Two key segments that Republicans have targeted are new Hispanic voters and conservative Hispanics.

"The RNC recognizes a unique opportunity to register and help turn out conservative Hispanic voters to the polls," Ms. Inclan said, "because political ideology doesn't always connect with party registration."

But this might be easier said than done. Many observers see the Republican Party struggling uphill in its effort to attract Hispanics' support, especially as the current group of hopefuls for the GOP presidential nomination talks extremely tough about immigrants.

"Tone and rhetoric absolutely matter," Jennifer Sevilla-Korn, executive director of the Hispanic Leadership Network, a center-right advocacy group based in Washington, D.C., told CNN in late February, "because the use of language that can be perceived as inflammatory turns the Hispanic community off, even if they agree with the candidate on other issues, like how to deal with the economy and fiscal responsibility."

"Turned off" is exactly how the RNC perceives Hispanics—turned off to Mr. Obama. The president's popularity among Hispanics fell 9 percentage points from 2010 to 2011, down from 63 percent to 54 percent, according to the Pew Hispanic Center.

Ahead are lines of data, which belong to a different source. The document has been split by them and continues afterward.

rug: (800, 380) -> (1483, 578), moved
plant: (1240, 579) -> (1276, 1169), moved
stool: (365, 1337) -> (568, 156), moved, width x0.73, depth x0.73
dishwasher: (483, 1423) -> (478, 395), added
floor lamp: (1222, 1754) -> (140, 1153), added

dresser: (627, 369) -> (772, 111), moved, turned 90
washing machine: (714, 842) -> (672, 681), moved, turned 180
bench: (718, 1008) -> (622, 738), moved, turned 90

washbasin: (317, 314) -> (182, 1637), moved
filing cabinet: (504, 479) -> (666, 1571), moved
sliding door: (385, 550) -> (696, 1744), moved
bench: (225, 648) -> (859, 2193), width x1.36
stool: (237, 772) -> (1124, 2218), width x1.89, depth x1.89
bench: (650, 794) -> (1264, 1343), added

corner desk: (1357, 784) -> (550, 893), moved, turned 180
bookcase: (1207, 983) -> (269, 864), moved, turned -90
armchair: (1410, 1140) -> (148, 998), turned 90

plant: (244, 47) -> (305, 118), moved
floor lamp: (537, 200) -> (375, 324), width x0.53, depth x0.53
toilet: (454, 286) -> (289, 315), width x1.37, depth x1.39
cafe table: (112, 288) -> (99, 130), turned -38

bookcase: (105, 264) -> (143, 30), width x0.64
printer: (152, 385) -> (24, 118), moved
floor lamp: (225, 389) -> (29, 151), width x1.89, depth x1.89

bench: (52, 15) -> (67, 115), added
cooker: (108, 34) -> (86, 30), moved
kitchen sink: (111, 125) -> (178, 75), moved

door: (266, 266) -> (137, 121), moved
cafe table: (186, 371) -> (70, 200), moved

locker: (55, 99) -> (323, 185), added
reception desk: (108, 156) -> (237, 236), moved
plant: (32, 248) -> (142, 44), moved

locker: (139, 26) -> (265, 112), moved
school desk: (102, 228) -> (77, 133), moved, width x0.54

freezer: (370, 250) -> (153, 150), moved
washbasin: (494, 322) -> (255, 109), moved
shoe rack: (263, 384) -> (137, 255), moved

It is what the Republicans call Hispanic dissatisfaction with Mr. Obama that drives the Republicans' belief they can strengthen their relationship with Hispanic voters.

"No matter their registration, Hispanics will want a candidate who can turn our economy around," Ms. Inclan said.

Job creation is an important issue for Hispanic voters. Fifty percent of Hispanic registered voters ranked jobs as their top concern, according to the Pew Hispanic Center.

But translating the dissatisfaction and the concerns of Hispanics into votes for the Republicans will not be easy.

When the Pew Hispanic Center asked which party has more concern for Hispanics, 45 percent of the respondents said the Democratic Party and only 12 percent said the Republican Party. Even among Republican Hispanics, 20 percent said the Democratic Party is the better party for Hispanics. The Pew Hispanic Center also said 67 percent of Hispanic voters identify with or lean toward the Democratic Party while just 20 percent say the same about the Republican Party.

The Republican Party is not daunted by the statistics that show strong support for the Democratic Party by a majority of Hispanic voters. For the RNC, the Hispanic vote is up for grabs, Ms. Inclan said, because, "come November, they will be looking for a candidate with a serious jobs plan and who is ready to tackle the issues facing our nation, such as the economy."